The Iron Bridge
The Iron Bridge
|Locale||Ironbridge Gorge near Coalbrookdale|
|Design||cast iron arch bridge|
|Total length||60 metres (200 ft)|
|Longest span||30.5 metres (100 ft)|
|Clearance below||60 feet (18 m)|
In the early eighteenth century the only way to cross the Severn Gorge was by ferry. However, the industries that were growing in the area of Coalbrookdale and Broseley needed a more reliable crossing.
In 1773, Thomas Farnolls Pritchard wrote to a local ironmaster, John Wilkinson of Broseley, to suggest building a bridge out of cast iron. By 1775, Pritchard had finalised the plans, and Abraham Darby III, an ironmaster working at Coalbrookdale in the gorge, was commissioned to cast and build the bridge.
Shares were issued to raise the £3,200 required, and Darby agreed to fund any overspend. Although it had been predicted that 300 tons of iron would be needed (costing £7 a ton), in the end 379 tons were used, costing Darby and his company nearly £3,000. There would be many other costs to bear (masonry abutments, assembly etc), so that the project was far more expensive than first envisaged. Darby bore most of the cost over-run, and was in debt for the rest of his short life.
Being the first of its kind, the construction had no precedent; the method chosen to create the structure was therefore based on carpentry. Each member of the frame was cast separately, and fastenings followed those used in woodworking, such as the mortise and tenon and blind dovetail joints. Bolts were used to fasten the half-ribs together at the crown of the arch. Very large parts were needed to create a structure to span 100 feet rising to 60 feet above the river. The largest parts were the half-ribs, each about 70 ft long and weighing 5.25 tons. The bridge comprises more than 800 castings of 12 basic types.
The bridge was raised in the summer of 1779, and it was opened on New Year's Day 1781. In 2001, the BBC screened a documentary in which a half-sized model of the bridge was built to test recent research over the construction. Instead of large timber towers, a pair of uprights with a crosspiece was used to erect each of the ribs in sequence. The abutments were built afterwards.
Just a few years after the construction of the bridge, cracks were appearing in the masonry abutments, caused by ground movement. Some of the present-day cracks in the cast iron may date from this time, although others are probably casting cracks. Some were pinned with wrought iron straps, but others have been left free. By 1802, the southern stone abutment had to be demolished, and replaced with temporary wooden arches, before eventually being replaced by iron arches. Many of the cracks visible today in the bridge have been left untouched, however. The bridge was over-designed, and subsequent bridges such as those built by Thomas Telford used much less cast iron. For example, his cast iron arch bridge at Buildwas, upstream from Ironbridge, used less than half the weight for a greater span (130 foot span, 170 tons of cast iron). However, it suffered similar problems of abutment movement and was replaced in 1902. The cast iron bridge at Coalport downstream, built in 1818, is even more impressive because of its lean, streamlined design, and it still carries vehicular traffic. It has about half the weight of cast iron and is longer than the earlier Iron bridge structure. It was renovated in 2004.

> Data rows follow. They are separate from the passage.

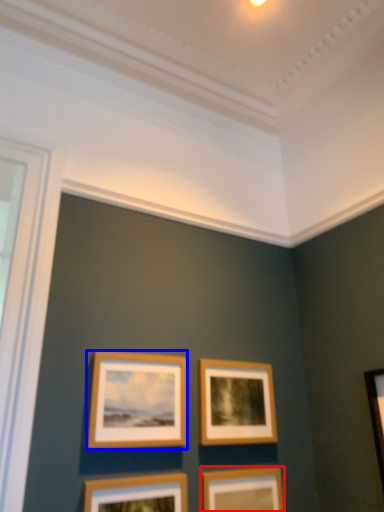
Question: Among these objects, which one is nearest to the camera, picture frame (highlighted by a red box) or picture frame (highlighted by a blue box)?

Choices:
 (A) picture frame
 (B) picture frame

Answer: (B)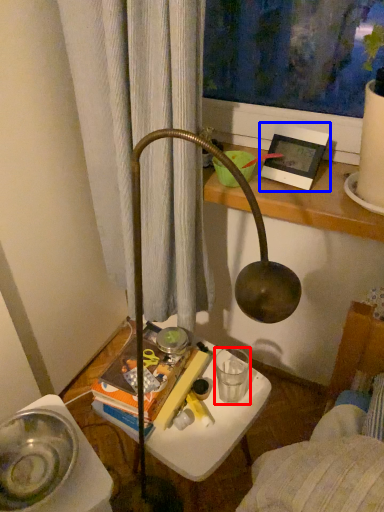
Question: Which object appears farthest to the camera in this image, beverage (highlighted by a red box) or picture frame (highlighted by a blue box)?

Choices:
 (A) beverage
 (B) picture frame

Answer: (A)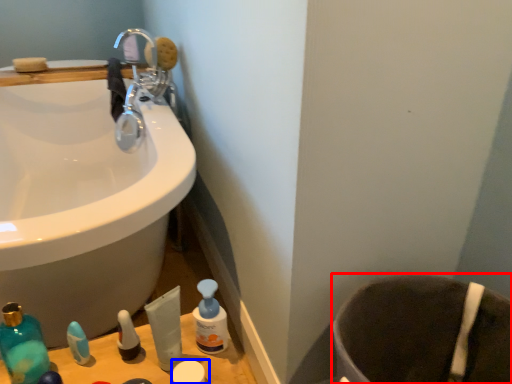
Question: Which object appears closest to the camera in this image, toilet bowl (highlighted by a red box) or toiletry (highlighted by a blue box)?

Choices:
 (A) toilet bowl
 (B) toiletry

Answer: (A)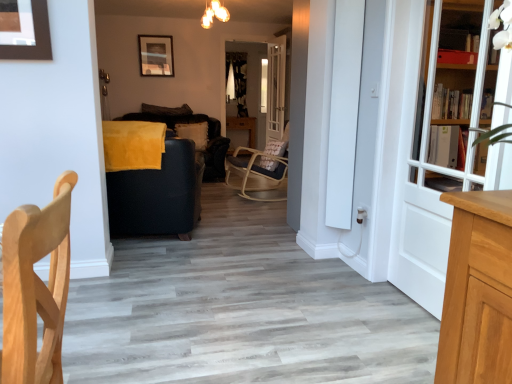
Question: Does white wooden bookcase at right have a smaller size compared to suede-like brown pillow at center, which is counted as the 2th pillow, starting from the bottom?

Choices:
 (A) no
 (B) yes

Answer: (B)

Question: Is white wooden bookcase at right thinner than suede-like brown pillow at center, the first pillow when ordered from top to bottom?

Choices:
 (A) yes
 (B) no

Answer: (A)

Question: Could you tell me if white wooden bookcase at right is turned towards suede-like brown pillow at center, the first pillow when ordered from top to bottom?

Choices:
 (A) no
 (B) yes

Answer: (A)

Question: Would you say white wooden bookcase at right contains suede-like brown pillow at center, which is counted as the 2th pillow, starting from the bottom?

Choices:
 (A) yes
 (B) no

Answer: (B)

Question: Can you confirm if white wooden bookcase at right is taller than suede-like brown pillow at center, which is counted as the 2th pillow, starting from the bottom?

Choices:
 (A) no
 (B) yes

Answer: (B)

Question: Is natural wood chair at left, the 1th chair viewed from the front, taller or shorter than suede-like brown pillow at center, which is counted as the 2th pillow, starting from the bottom?

Choices:
 (A) tall
 (B) short

Answer: (A)

Question: Is point (59, 241) positioned closer to the camera than point (158, 112)?

Choices:
 (A) farther
 (B) closer

Answer: (B)

Question: Is natural wood chair at left, marked as the 2th chair in a back-to-front arrangement, to the left or to the right of suede-like brown pillow at center, which is counted as the 2th pillow, starting from the bottom, in the image?

Choices:
 (A) left
 (B) right

Answer: (B)

Question: Considering the positions of natural wood chair at left, marked as the 2th chair in a back-to-front arrangement, and suede-like brown pillow at center, the first pillow when ordered from top to bottom, in the image, is natural wood chair at left, marked as the 2th chair in a back-to-front arrangement, wider or thinner than suede-like brown pillow at center, the first pillow when ordered from top to bottom,?

Choices:
 (A) wide
 (B) thin

Answer: (A)

Question: Is natural wood chair at left, the 1th chair viewed from the front, taller or shorter than beige textured pillow at center, the second pillow viewed from the top?

Choices:
 (A) short
 (B) tall

Answer: (B)

Question: Would you say natural wood chair at left, marked as the 2th chair in a back-to-front arrangement, is to the left or to the right of beige textured pillow at center, the second pillow viewed from the top, in the picture?

Choices:
 (A) left
 (B) right

Answer: (B)

Question: From the image's perspective, is natural wood chair at left, the 1th chair viewed from the front, located above or below beige textured pillow at center, the second pillow viewed from the top?

Choices:
 (A) above
 (B) below

Answer: (B)

Question: From a real-world perspective, is natural wood chair at left, marked as the 2th chair in a back-to-front arrangement, positioned above or below beige textured pillow at center, the first pillow ordered from the bottom?

Choices:
 (A) below
 (B) above

Answer: (A)

Question: In terms of size, does velvet black armchair at center, the second chair when ordered from front to back, appear bigger or smaller than white wooden bookcase at right?

Choices:
 (A) big
 (B) small

Answer: (A)

Question: Relative to white wooden bookcase at right, is velvet black armchair at center, which is the 1th chair in back-to-front order, in front or behind?

Choices:
 (A) behind
 (B) front

Answer: (A)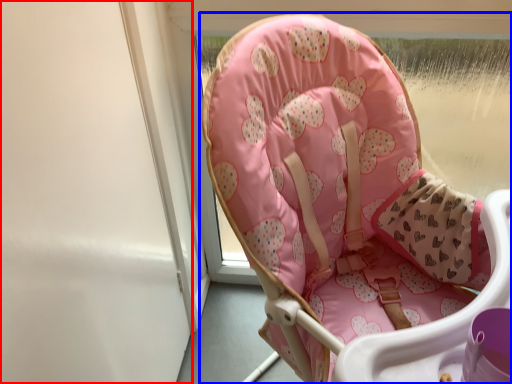
Question: Which object appears closest to the camera in this image, screen door (highlighted by a red box) or chair (highlighted by a blue box)?

Choices:
 (A) screen door
 (B) chair

Answer: (B)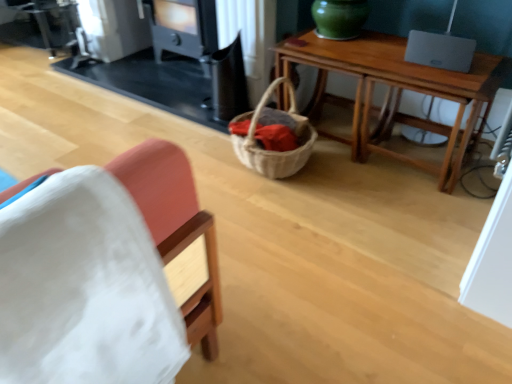
Question: Can you confirm if white fabric chair at left is shorter than wooden table at center?

Choices:
 (A) no
 (B) yes

Answer: (A)

Question: Is white fabric chair at left aimed at wooden table at center?

Choices:
 (A) no
 (B) yes

Answer: (A)

Question: Does white fabric chair at left appear on the right side of wooden table at center?

Choices:
 (A) no
 (B) yes

Answer: (A)

Question: Is there a large distance between white fabric chair at left and wooden table at center?

Choices:
 (A) yes
 (B) no

Answer: (A)

Question: Is white fabric chair at left directly adjacent to wooden table at center?

Choices:
 (A) yes
 (B) no

Answer: (B)

Question: Is the position of white fabric chair at left less distant than that of wooden table at center?

Choices:
 (A) yes
 (B) no

Answer: (A)

Question: From a real-world perspective, is wooden table at center located higher than black matte fireplace at upper center?

Choices:
 (A) no
 (B) yes

Answer: (A)

Question: Is black matte fireplace at upper center inside wooden table at center?

Choices:
 (A) no
 (B) yes

Answer: (A)

Question: Is wooden table at center wider than black matte fireplace at upper center?

Choices:
 (A) no
 (B) yes

Answer: (A)

Question: Is wooden table at center in contact with black matte fireplace at upper center?

Choices:
 (A) no
 (B) yes

Answer: (A)

Question: Does wooden table at center appear on the right side of black matte fireplace at upper center?

Choices:
 (A) yes
 (B) no

Answer: (A)

Question: Could you tell me if wooden table at center is facing black matte fireplace at upper center?

Choices:
 (A) yes
 (B) no

Answer: (B)

Question: Does white fabric chair at left have a larger size compared to black matte fireplace at upper center?

Choices:
 (A) yes
 (B) no

Answer: (B)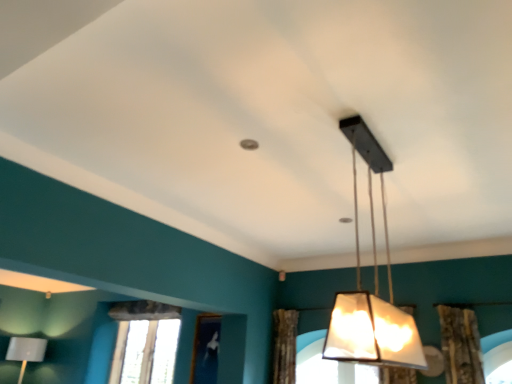
Question: From the image's perspective, is matte gray lampshade at lower left, arranged as the first lamp when ordered from the bottom, positioned above or below brown textured curtain at center?

Choices:
 (A) below
 (B) above

Answer: (A)

Question: Is matte gray lampshade at lower left, which is the 1th lamp from back to front, wider or thinner than brown textured curtain at center?

Choices:
 (A) wide
 (B) thin

Answer: (A)

Question: Considering the real-world distances, which object is closest to the brown textured curtain at center?

Choices:
 (A) matte black lampshade at center, the 2th lamp in the back-to-front sequence
 (B) matte gray lampshade at lower left, which ranks as the 1th lamp in left-to-right order
 (C) clear glass window at lower left

Answer: (C)

Question: Based on their relative distances, which object is nearer to the matte black lampshade at center, the 1th lamp viewed from the front?

Choices:
 (A) clear glass window at lower left
 (B) brown textured curtain at center
 (C) matte gray lampshade at lower left, which ranks as the 1th lamp in left-to-right order

Answer: (B)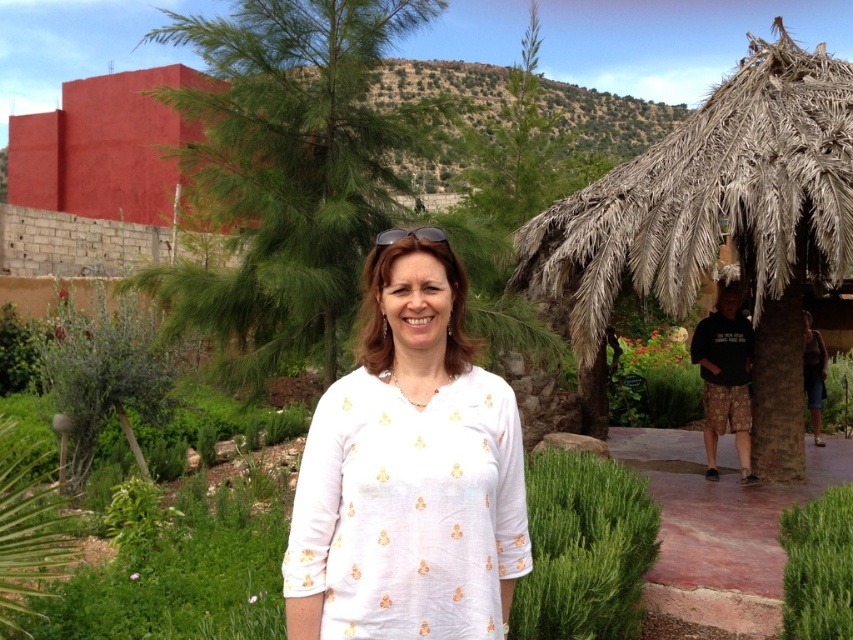
Looking at this image, does white cotton blouse at center come behind clear plastic goggles at center?

Yes, it is.

Which is in front, point (815, 340) or point (408, 230)?

Point (408, 230)

Find the location of a particular element. This screenshot has height=640, width=853. white cotton blouse at center is located at coordinates (813, 374).

Is thatched palm hut at right to the right of green leafy bush at lower right from the viewer's perspective?

Yes, thatched palm hut at right is to the right of green leafy bush at lower right.

Does thatched palm hut at right have a lesser width compared to green leafy bush at lower right?

In fact, thatched palm hut at right might be wider than green leafy bush at lower right.

You are a GUI agent. You are given a task and a screenshot of the screen. Output one action in this format:
    pyautogui.click(x=<x>, y=<y>)
    Task: Click on the thatched palm hut at right
    Image resolution: width=853 pixels, height=640 pixels.
    Given the screenshot: What is the action you would take?
    pyautogui.click(x=718, y=221)

Can you confirm if white printed blouse at center is positioned to the left of black cotton shorts at right?

Correct, you'll find white printed blouse at center to the left of black cotton shorts at right.

Does point (369, 484) lie in front of point (700, 326)?

Yes, it is in front of point (700, 326).

Which is behind, point (343, 582) or point (729, 412)?

The point (729, 412) is behind.

Find the location of a particular element. white printed blouse at center is located at coordinates (409, 472).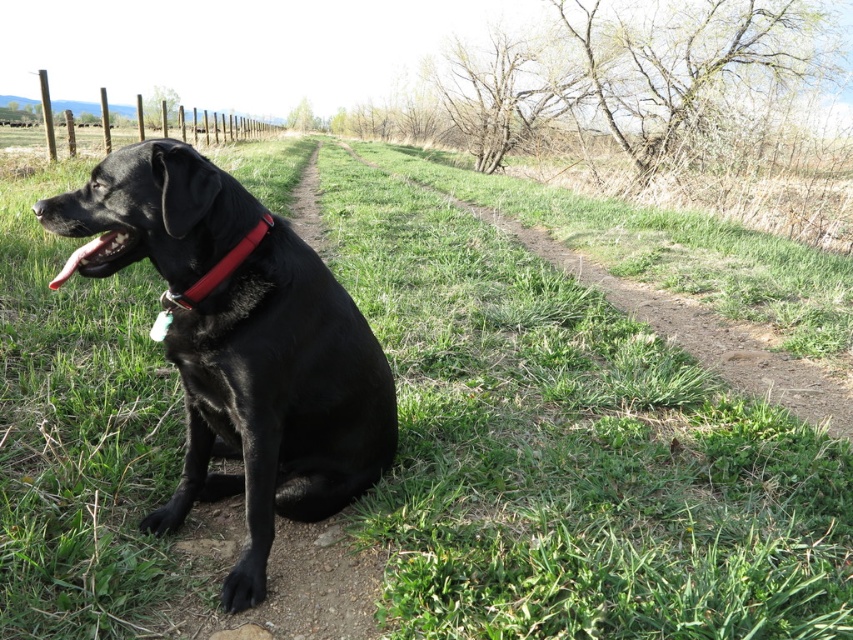
You are standing at the point with coordinates point (65, 260) and want to walk towards the point (230, 493). According to the scene, which direction should you face to move towards the desired point?

To move from point (65, 260) to point (230, 493), you should face towards the northeast direction since point (230, 493) is located northeast of point (65, 260).

You are standing at the camera position and want to throw a ball to the shiny black dog at center. The ball has a diameter of 0.1 meters. Will the ball reach the dog if you throw it directly towards the dog?

The shiny black dog at center is 1.79 meters away from the camera. Assuming you can throw the ball that distance, yes, the ball will reach the dog if thrown directly towards it.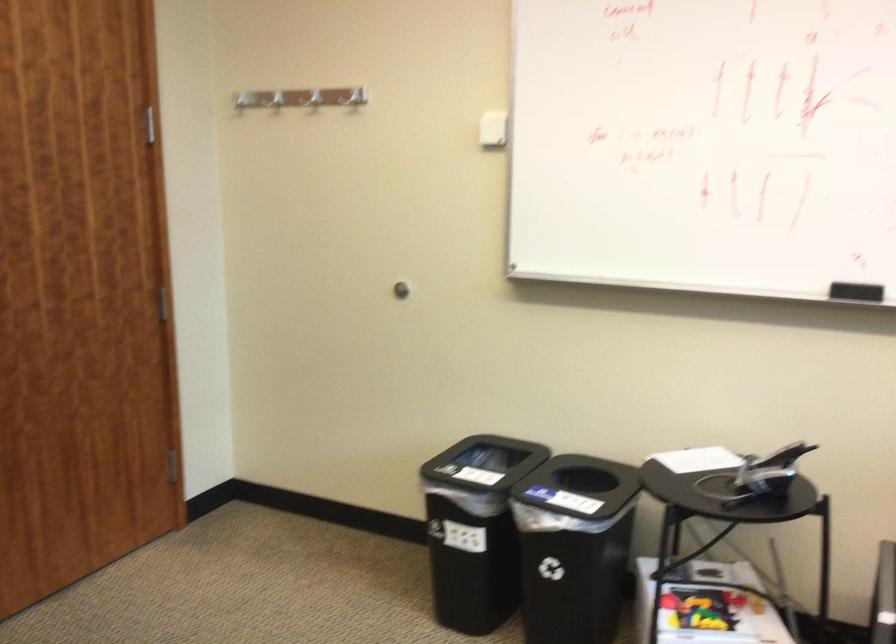
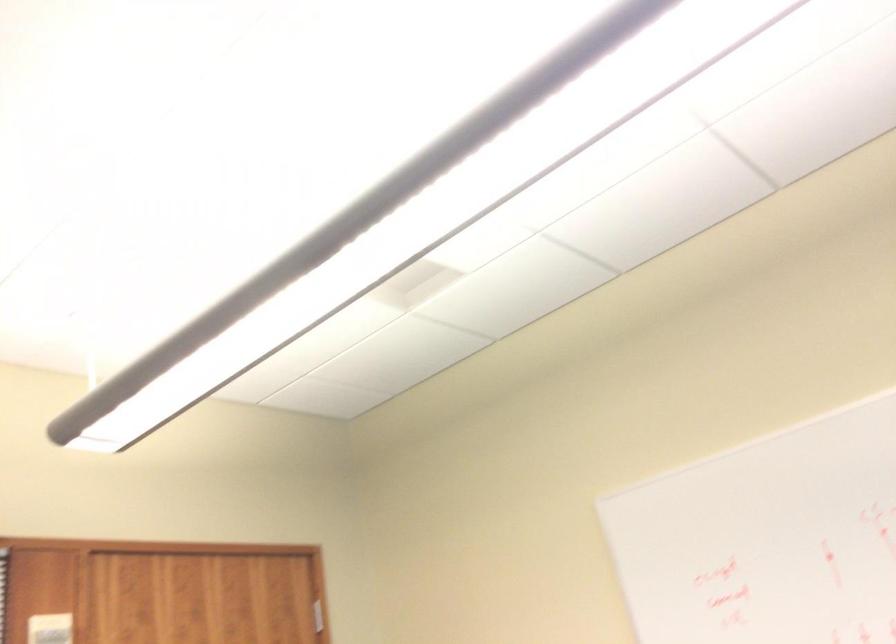
Question: How did the camera likely rotate?

Choices:
 (A) Left
 (B) Right
 (C) Up
 (D) Down

Answer: (C)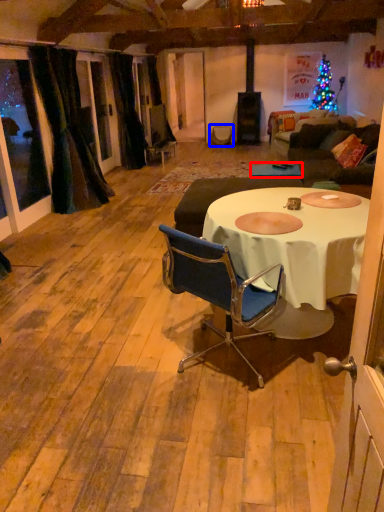
Question: Among these objects, which one is farthest to the camera, table (highlighted by a red box) or armchair (highlighted by a blue box)?

Choices:
 (A) table
 (B) armchair

Answer: (B)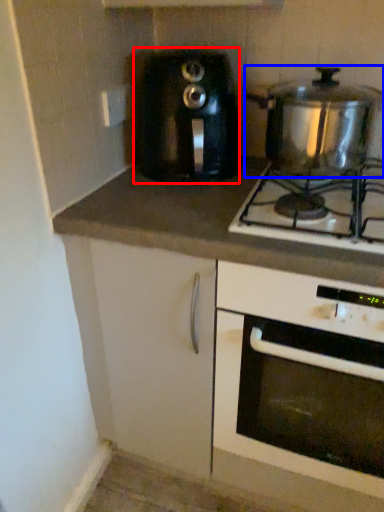
Question: Which point is further to the camera, toaster (highlighted by a red box) or kitchen appliance (highlighted by a blue box)?

Choices:
 (A) toaster
 (B) kitchen appliance

Answer: (A)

In 1972 a program of major repairs took place on the foundations of the bridge. It involved creating a ferro-concrete counter arch under the river. In 1999-2000, the bridge was renovated again, with replacement of the cast iron road plates with steel plates, and a lightweight top surface. Further information on the manufacture of the cast iron parts has emerged. While the smaller parts were cast using wooden patterns, the large ribs were cast freely into excavated moulds in the casting sand.
The Iron Bridge became an 18th century tourist attraction, and the settlement of Ironbridge grew up beside it. Although described by many as a town, it falls within the parish of The Gorge.
The present day
Ironbridge as a town, and the bridge itself, is a popular tourist attraction, and part of the UNESCO Ironbridge Gorge World Heritage Site. It is a Grade I listed building and a Scheduled Ancient Monument.
Also of interest, the bridge is a waypoint on the South Telford Heritage Trail.